/---

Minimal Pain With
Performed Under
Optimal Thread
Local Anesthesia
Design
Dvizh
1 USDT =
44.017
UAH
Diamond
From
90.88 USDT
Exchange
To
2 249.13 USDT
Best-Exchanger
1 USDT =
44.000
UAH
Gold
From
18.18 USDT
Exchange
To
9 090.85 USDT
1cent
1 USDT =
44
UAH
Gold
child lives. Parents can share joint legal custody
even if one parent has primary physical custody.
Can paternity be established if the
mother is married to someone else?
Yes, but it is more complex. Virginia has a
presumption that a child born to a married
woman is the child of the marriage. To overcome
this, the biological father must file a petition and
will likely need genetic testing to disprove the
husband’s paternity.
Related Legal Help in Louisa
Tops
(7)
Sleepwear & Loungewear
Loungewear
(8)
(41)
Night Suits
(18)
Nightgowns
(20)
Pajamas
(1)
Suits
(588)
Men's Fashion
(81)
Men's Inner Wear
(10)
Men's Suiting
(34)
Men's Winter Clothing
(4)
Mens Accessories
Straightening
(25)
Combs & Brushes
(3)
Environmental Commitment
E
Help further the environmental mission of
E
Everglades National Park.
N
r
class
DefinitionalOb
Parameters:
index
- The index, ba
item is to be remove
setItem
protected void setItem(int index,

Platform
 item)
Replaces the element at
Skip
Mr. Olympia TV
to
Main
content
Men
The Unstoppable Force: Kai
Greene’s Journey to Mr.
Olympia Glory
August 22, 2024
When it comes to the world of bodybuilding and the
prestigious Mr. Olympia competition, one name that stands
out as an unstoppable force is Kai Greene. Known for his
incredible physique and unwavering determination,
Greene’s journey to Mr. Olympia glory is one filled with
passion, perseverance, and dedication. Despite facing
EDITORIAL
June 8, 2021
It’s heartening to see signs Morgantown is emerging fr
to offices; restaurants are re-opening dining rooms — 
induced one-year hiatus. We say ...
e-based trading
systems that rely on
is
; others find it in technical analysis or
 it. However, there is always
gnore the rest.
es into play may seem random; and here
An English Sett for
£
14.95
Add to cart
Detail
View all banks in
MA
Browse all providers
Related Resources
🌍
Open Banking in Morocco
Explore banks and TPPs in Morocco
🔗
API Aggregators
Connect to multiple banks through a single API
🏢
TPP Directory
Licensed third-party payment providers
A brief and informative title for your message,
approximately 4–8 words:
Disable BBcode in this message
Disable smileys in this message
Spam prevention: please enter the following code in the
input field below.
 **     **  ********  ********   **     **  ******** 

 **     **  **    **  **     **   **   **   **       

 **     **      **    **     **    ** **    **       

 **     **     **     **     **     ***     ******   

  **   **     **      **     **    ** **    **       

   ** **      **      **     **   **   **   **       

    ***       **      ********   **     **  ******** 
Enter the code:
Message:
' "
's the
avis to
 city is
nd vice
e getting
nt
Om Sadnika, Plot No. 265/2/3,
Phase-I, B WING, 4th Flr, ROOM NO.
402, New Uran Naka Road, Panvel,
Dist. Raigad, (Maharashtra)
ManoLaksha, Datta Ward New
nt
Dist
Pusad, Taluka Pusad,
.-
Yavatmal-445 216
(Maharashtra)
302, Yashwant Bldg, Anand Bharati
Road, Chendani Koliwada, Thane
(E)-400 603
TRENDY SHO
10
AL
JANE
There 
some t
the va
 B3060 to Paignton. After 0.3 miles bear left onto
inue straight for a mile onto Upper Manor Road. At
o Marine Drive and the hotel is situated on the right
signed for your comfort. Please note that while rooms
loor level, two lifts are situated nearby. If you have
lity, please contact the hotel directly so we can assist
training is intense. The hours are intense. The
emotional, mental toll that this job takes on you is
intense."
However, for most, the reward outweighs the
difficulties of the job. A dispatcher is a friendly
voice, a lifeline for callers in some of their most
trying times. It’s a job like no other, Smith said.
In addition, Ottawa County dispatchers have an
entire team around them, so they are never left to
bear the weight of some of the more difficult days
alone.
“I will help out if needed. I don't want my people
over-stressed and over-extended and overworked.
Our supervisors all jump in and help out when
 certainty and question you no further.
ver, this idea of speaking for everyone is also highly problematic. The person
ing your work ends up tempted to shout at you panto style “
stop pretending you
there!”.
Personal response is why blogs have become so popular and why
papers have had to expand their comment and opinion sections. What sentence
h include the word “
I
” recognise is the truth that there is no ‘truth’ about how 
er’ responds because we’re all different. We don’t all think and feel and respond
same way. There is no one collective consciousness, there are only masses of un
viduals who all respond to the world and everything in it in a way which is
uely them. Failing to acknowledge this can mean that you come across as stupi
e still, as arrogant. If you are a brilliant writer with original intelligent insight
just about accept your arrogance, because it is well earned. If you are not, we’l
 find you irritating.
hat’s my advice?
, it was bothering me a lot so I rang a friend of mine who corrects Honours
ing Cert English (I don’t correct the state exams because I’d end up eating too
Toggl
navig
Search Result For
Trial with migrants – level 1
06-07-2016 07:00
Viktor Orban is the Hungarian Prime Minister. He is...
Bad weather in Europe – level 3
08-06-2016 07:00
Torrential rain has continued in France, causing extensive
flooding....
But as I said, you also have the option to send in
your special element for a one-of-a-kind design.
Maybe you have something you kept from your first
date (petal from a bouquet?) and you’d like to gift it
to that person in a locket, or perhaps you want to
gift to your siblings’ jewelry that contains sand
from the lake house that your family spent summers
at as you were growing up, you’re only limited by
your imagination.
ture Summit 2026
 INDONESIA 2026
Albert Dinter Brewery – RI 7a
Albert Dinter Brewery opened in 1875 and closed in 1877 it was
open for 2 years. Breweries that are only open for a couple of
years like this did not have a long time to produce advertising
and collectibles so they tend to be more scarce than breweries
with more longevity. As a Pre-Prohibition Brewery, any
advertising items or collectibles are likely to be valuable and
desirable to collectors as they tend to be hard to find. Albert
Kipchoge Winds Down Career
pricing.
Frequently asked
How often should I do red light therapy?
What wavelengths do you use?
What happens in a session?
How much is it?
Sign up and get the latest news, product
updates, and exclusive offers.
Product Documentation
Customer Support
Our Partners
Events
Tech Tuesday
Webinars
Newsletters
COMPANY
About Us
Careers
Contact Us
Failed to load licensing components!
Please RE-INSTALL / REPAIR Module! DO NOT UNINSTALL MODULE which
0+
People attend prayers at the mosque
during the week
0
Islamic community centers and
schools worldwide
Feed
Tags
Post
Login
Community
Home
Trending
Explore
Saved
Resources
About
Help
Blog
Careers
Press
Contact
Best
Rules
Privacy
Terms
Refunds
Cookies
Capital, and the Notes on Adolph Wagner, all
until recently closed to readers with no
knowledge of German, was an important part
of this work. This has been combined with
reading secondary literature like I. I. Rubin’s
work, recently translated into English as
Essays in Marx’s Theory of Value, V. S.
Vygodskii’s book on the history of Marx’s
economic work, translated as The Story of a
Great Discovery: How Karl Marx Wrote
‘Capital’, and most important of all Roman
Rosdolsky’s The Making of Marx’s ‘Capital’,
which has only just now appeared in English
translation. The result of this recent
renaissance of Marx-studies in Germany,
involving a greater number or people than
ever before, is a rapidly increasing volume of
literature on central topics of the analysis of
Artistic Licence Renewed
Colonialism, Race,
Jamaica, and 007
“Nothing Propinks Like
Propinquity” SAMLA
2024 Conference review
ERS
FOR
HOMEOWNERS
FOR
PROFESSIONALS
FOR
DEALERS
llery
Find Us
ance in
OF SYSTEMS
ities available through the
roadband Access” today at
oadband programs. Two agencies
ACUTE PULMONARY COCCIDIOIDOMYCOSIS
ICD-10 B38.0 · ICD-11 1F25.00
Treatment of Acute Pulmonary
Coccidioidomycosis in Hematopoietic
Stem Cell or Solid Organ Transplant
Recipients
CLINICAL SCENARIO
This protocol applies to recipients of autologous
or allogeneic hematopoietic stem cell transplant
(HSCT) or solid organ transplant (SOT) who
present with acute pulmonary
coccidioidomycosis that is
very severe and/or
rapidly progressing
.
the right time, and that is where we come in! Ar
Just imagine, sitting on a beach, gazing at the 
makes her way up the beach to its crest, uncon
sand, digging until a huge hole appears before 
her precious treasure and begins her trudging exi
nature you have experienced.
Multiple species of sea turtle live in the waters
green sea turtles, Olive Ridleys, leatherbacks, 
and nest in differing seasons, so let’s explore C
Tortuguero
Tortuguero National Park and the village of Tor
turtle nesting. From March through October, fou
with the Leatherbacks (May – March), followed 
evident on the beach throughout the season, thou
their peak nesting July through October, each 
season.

\---

◆ THE TASK
The answer must be every line of the data that contains the word "English".

◆ OUTPUT FOR THIS EXERCISE
An English Sett for
ing Cert English (I don’t correct the state exams because I’d end up eating too
work, recently translated into English as
which has only just now appeared in English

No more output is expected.